Show me the money

It’s time for customers to put down a deposit on their booking, argues Edmund Weil


My last column ended on a surge of optimism, as the furlough scheme lifted thousands of hospitality businesses and millions of employees out of the slough of Covid despond. Sadly, much of that optimism has ebbed away: first with the exclusion of tronc payments from the furlough scheme, plunging many hospitality workers into unsustainable income shortfalls; then with the intransigence of many landlords on rent payments during forced closure, compounded by a less robust return to business than many of us would have hoped. After the grand reopening, wet-led venues watched forlornly from the sidelines as the restaurant industry was lifted by the 5% VAT rate on food and the successful Eat Out to Help Out initiative.

For bars, the furlough scheme was as good as it got, and the last thing we needed after all that was to be let down by our guests too.
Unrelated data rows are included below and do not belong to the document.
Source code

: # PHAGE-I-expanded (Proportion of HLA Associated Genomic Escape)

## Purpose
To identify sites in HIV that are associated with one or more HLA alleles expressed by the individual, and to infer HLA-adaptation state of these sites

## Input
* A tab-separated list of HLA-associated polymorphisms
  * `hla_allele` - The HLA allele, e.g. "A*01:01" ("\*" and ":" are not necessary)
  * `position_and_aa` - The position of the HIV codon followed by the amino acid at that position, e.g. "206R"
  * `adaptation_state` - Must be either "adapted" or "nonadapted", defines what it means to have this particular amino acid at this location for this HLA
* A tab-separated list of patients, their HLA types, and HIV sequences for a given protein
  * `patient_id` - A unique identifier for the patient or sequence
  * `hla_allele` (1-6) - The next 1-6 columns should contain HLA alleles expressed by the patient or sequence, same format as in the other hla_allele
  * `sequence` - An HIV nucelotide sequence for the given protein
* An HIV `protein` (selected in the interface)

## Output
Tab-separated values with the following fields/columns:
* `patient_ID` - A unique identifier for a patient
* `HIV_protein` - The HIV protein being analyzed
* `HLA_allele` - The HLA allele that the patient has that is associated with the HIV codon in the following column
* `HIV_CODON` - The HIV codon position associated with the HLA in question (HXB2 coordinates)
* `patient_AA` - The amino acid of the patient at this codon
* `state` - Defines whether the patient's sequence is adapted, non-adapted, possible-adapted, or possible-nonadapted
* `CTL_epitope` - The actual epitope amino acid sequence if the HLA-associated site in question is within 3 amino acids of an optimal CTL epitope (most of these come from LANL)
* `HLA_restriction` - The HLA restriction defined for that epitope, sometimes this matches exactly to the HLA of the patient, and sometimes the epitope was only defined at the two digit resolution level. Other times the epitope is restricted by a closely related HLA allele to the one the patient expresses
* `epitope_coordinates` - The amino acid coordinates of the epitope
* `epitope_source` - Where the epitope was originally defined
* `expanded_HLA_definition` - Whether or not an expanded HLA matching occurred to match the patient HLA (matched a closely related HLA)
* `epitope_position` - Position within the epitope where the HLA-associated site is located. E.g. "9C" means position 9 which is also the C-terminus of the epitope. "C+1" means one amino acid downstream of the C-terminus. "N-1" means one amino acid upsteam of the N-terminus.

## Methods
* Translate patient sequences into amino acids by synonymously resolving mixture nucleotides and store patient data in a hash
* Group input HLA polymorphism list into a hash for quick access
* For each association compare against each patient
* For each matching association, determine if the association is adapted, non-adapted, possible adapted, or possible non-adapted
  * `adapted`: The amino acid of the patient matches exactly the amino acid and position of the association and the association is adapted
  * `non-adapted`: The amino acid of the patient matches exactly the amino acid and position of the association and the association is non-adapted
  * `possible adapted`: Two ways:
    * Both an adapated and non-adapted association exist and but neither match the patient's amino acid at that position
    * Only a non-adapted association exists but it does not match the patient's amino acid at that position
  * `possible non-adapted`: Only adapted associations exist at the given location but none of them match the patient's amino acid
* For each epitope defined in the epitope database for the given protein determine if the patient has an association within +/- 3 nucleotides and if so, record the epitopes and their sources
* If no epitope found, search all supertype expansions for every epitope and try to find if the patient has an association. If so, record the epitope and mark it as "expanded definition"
Yet this is what appears to be happening across all strata of the bar industry in the form of no-shows. This was a problem for our industry at the best of times. Most bars take bookings in one form or another, and for busier venues they often represent the majority of covers and income. I well remember running the host station at Nightjar back in the day, desperately trying to reach a four-top booked at peak time. No sign of the booking, no answer on the phone. A small group of walk-ins who would fill the empty table waiting upstairs. Twenty minutes pass. The walk-ins head off to another venue where they’re sure to be accommodated. The booking never shows. Over £100 of revenue melts into the night.

It’s a conundrum that will be familiar to many bar owners and managers, and one that in present conditions represents more than just an annoyance. The prevalence of the #nomorenoshows hashtag demonstrates how harmful no-shows are to an industry desperate to get back on its feet. Sadly, reaching outside of the industry bubble on social media is easier said than done. Although we might achieve cut-through with a small proportion of prospective guests, there will be many it does not reach, and sadly still more who simply won’t care. Educating guests about the harm no-shows do to venues may be a worthwhile project in the long term, but it’s not going to help us out of this crisis.
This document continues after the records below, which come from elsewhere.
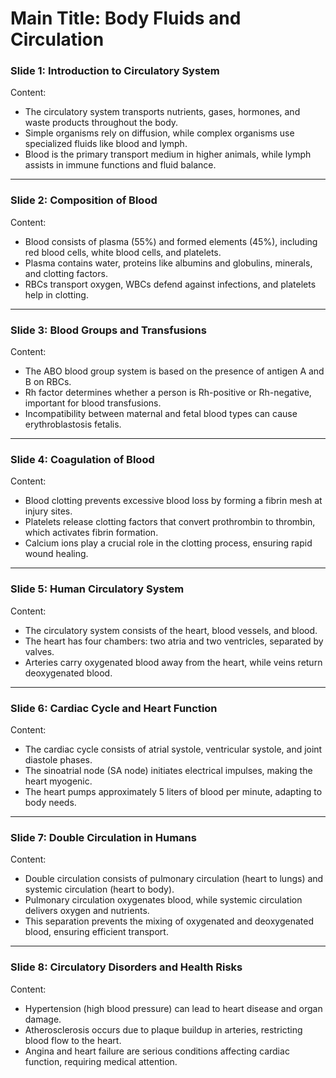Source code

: # Main Title: Body Fluids and Circulation  

### **Slide 1: Introduction to Circulatory System**  
Content:  
- The circulatory system transports nutrients, gases, hormones, and waste products throughout the body.  
- Simple organisms rely on diffusion, while complex organisms use specialized fluids like blood and lymph.  
- Blood is the primary transport medium in higher animals, while lymph assists in immune functions and fluid balance.  

---  

### **Slide 2: Composition of Blood**  
Content:  
- Blood consists of plasma (55%) and formed elements (45%), including red blood cells, white blood cells, and platelets.  
- Plasma contains water, proteins like albumins and globulins, minerals, and clotting factors.  
- RBCs transport oxygen, WBCs defend against infections, and platelets help in clotting.  

---  

### **Slide 3: Blood Groups and Transfusions**  
Content:  
- The ABO blood group system is based on the presence of antigen A and B on RBCs.  
- Rh factor determines whether a person is Rh-positive or Rh-negative, important for blood transfusions.  
- Incompatibility between maternal and fetal blood types can cause erythroblastosis fetalis.  

---  

### **Slide 4: Coagulation of Blood**  
Content:  
- Blood clotting prevents excessive blood loss by forming a fibrin mesh at injury sites.  
- Platelets release clotting factors that convert prothrombin to thrombin, which activates fibrin formation.  
- Calcium ions play a crucial role in the clotting process, ensuring rapid wound healing.  

---  

### **Slide 5: Human Circulatory System**  
Content:  
- The circulatory system consists of the heart, blood vessels, and blood.  
- The heart has four chambers: two atria and two ventricles, separated by valves.  
- Arteries carry oxygenated blood away from the heart, while veins return deoxygenated blood.  

---  

### **Slide 6: Cardiac Cycle and Heart Function**  
Content:  
- The cardiac cycle consists of atrial systole, ventricular systole, and joint diastole phases.  
- The sinoatrial node (SA node) initiates electrical impulses, making the heart myogenic.  
- The heart pumps approximately 5 liters of blood per minute, adapting to body needs.  

---  

### **Slide 7: Double Circulation in Humans**  
Content:  
- Double circulation consists of pulmonary circulation (heart to lungs) and systemic circulation (heart to body).  
- Pulmonary circulation oxygenates blood, while systemic circulation delivers oxygen and nutrients.  
- This separation prevents the mixing of oxygenated and deoxygenated blood, ensuring efficient transport.  

---  

### **Slide 8: Circulatory Disorders and Health Risks**  
Content:  
- Hypertension (high blood pressure) can lead to heart disease and organ damage.  
- Atherosclerosis occurs due to plaque buildup in arteries, restricting blood flow to the heart.  
- Angina and heart failure are serious conditions affecting cardiac function, requiring medical attention.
There are more immediate solutions to this conundrum. The Aviary – the cocktail bar attached to Chicago restaurant Alinea – famously only pre-sells tickets for its bookings, varying from a $165 ‘chef’s table’ food and cocktail pairing to a simple $20 reservation deposit. Likewise, in the UK, immersive venues such as Lollipop’s ABQ (the Breaking Bad-themed, make-your-own-molecular-cocktail bar) and The Bletchley (the WWII experiential codebreaking cocktail bar) pre-sell their “packaged experience” – which includes three cocktails and a number of activities – online. According to Lollipop chief executive Sebastian Lyall: “It reduces bill shock to zero, and people are generally more comfortable paying more online than onsite. A group of four with three drinks each would be £130 plus service. That bill is big. But paying £35 a head online for an experience – that is good value.”

Element of prepayment

Of course, not all bars offer a level of ‘experience’ to justify upfront ticket sales like this. However, an element of prepayment or at least financial jeopardy can go a long way toward eliminating no-shows. A much simpler and milder version is a £10 per head card pre-authorisation, which is only deployed if the guest no-shows without notice. This has the potential to massively reduce the problem of no-shows and, should a guest lack the civility to inform you they are not coming, gives the venue a consolation for the lost sales. 
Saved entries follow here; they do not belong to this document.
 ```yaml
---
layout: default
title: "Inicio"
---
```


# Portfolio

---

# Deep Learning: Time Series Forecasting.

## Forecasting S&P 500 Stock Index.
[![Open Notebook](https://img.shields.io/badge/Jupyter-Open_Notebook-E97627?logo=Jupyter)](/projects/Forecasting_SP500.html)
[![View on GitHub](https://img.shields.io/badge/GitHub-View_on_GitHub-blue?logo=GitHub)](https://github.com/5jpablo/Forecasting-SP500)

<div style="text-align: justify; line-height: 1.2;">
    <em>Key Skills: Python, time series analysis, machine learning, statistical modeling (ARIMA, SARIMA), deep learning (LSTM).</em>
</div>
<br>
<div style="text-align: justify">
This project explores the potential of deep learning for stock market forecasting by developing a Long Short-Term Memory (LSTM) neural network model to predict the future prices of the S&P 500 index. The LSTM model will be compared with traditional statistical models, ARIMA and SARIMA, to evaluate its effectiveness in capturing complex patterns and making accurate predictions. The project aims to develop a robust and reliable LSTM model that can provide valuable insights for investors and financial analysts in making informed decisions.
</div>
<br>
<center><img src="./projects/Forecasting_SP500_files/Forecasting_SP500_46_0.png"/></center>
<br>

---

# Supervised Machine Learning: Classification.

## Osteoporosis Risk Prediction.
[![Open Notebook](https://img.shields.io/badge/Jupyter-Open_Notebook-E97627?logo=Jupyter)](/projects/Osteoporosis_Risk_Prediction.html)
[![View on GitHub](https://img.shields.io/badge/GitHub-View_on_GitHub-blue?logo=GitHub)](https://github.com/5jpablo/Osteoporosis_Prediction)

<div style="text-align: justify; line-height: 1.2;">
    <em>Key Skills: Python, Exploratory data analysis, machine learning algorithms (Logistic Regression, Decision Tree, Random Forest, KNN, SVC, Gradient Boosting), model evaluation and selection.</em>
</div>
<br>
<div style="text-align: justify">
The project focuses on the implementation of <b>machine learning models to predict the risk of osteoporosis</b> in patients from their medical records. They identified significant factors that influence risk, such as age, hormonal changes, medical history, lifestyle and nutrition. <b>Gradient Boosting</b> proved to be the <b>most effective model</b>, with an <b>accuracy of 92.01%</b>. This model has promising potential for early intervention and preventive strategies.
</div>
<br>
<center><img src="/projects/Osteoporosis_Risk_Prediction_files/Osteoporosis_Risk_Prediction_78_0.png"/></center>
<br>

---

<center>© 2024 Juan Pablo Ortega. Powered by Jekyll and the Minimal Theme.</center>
It seems like a no-brainer but, as with so many things in this game, it’s never that simple. Industry discussions around no-shows have revealed a real stigma attached to taking such deposits or guarantees, as if doing so somehow diminishes the hospitality of the venue. I have to admit that such attitudes amaze me. Like it or not, having guests in your bar involves a transaction – so why the pearl-clutching at front-loading a small portion of this to ensure your guests do you the courtesy of showing up? Other owners and managers express fear that asking for card details will deter potential bookings. I would retort by asking whether a guest who is unwilling to put down a tenner in good faith is really the sort you want in your venue?

This is a matter in which I believe a concerted change of attitude across the industry would be of enormous benefit. Consumers already accept the need to put money down to secure a place at the theatre, the cinema, live music and any number of other experiences. If we have faith in what we have to offer there is no reason this should not become the norm for bars and restaurants. Our industry remains in the midst of an existential crisis, and in the difficult months to come, the public is going to have to decide on how much they value the world-class bar scene this nation has to offer. Part of that should be a willingness to make a small financial commitment to secure their bookings. We’re worth it.